[Istruzione 1]:
Estrai dalle righe dei dati, senza alcuna modifica, il tratto che parte dalla prima riga e arriva fino alla riga contenente "ons Declaration on the Rights of Indigenous", comprese entrambe.

Il giorno successivo prendiamo il battello per la Statua della libertà. Il giro dura un’ora e, con il vento tra i capelli, possiamo ammirare un’altra prospettiva di New York. Il battello si avvicina per consentirci di fare le foto: forse me l’aspettavo più grande la Statua.
Scendiamo intorno alle due e prendiamo un altro battello per il museo di Ellis Island. Lì giungevano gli immigrati che erano poi sottoposti a una serie di controlli, prima di poter entrare in territorio americano. Intorno alle diciassette ci siamo fermati in un ristorante in cui ci hanno servito un piatto di pesce crudo.
Attorno a noi gente che mangiava gelato, sandwich, patatine e panini col tonno. Rientrando a casa, incontriamo Fabio, una guardia di origine italiana che parla solo inglese e ha solamente due denti in bocca. Ci consiglia di visitare Ground Zero e il museo dell’11/9.

[Istruzione 2]:
Secondo il brano, che cosa viene servito nel ristorante in cui ci si ferma intorno alle diciassette?

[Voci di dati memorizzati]

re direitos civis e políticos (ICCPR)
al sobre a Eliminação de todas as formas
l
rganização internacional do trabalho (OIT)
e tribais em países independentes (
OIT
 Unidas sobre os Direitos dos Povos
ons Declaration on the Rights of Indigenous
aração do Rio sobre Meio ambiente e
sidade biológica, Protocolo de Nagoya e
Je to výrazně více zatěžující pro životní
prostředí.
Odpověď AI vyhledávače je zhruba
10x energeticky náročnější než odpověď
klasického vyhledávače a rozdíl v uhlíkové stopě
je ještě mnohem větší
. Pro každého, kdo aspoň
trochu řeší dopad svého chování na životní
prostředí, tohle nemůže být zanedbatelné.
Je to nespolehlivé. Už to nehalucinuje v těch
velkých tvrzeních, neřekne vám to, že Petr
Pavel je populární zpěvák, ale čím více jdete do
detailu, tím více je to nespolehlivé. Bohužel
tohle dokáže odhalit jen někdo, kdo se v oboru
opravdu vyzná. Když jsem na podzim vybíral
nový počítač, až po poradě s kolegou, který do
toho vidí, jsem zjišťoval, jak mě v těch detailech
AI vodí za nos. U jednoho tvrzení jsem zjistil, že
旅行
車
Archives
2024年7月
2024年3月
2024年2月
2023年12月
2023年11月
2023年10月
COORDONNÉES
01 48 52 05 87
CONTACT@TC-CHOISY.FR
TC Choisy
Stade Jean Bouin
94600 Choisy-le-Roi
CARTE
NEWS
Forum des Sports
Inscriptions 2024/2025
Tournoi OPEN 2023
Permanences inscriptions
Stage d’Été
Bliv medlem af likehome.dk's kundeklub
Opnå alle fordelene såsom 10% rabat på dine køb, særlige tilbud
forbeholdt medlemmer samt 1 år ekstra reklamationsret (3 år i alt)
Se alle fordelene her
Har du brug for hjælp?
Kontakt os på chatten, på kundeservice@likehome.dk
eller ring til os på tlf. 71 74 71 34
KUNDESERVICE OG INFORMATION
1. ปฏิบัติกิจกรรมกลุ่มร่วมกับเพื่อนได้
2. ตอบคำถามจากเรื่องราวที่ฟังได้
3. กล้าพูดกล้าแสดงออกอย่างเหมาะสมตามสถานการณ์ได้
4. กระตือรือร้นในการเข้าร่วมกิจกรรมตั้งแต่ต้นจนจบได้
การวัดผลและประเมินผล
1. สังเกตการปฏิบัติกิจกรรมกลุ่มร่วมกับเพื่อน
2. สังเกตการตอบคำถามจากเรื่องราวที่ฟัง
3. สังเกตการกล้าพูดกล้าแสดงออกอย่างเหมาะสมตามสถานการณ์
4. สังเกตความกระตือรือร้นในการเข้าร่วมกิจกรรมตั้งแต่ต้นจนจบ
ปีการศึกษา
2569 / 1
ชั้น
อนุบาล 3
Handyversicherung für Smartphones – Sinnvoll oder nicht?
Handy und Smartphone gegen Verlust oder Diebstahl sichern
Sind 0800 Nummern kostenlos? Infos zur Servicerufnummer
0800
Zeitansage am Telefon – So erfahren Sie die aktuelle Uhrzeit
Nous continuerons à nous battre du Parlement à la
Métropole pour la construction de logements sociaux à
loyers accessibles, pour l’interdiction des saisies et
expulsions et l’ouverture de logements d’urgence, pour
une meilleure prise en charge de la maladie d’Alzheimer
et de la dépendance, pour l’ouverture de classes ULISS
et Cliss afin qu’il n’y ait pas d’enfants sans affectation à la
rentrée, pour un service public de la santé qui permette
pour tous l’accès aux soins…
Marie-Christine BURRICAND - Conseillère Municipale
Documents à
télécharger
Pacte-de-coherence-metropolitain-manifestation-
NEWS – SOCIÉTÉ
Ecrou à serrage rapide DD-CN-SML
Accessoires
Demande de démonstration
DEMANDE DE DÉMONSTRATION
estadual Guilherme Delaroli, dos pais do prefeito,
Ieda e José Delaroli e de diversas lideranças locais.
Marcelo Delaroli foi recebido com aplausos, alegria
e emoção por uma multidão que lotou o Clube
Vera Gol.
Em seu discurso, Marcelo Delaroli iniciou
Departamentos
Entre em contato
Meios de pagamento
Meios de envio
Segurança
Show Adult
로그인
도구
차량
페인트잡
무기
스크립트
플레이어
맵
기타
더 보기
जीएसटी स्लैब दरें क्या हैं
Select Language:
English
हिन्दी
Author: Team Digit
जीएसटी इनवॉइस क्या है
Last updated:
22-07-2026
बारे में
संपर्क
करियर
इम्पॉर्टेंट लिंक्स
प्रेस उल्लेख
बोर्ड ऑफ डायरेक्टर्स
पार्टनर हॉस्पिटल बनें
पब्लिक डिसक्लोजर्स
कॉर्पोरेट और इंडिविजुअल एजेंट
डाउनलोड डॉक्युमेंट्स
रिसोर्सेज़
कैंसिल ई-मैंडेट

[Risposta 1]:
re direitos civis e políticos (ICCPR)
al sobre a Eliminação de todas as formas
l
rganização internacional do trabalho (OIT)
e tribais em países independentes (
OIT
 Unidas sobre os Direitos dos Povos
ons Declaration on the Rights of Indigenous

[Risposta 2]:
Un piatto di pesce crudo.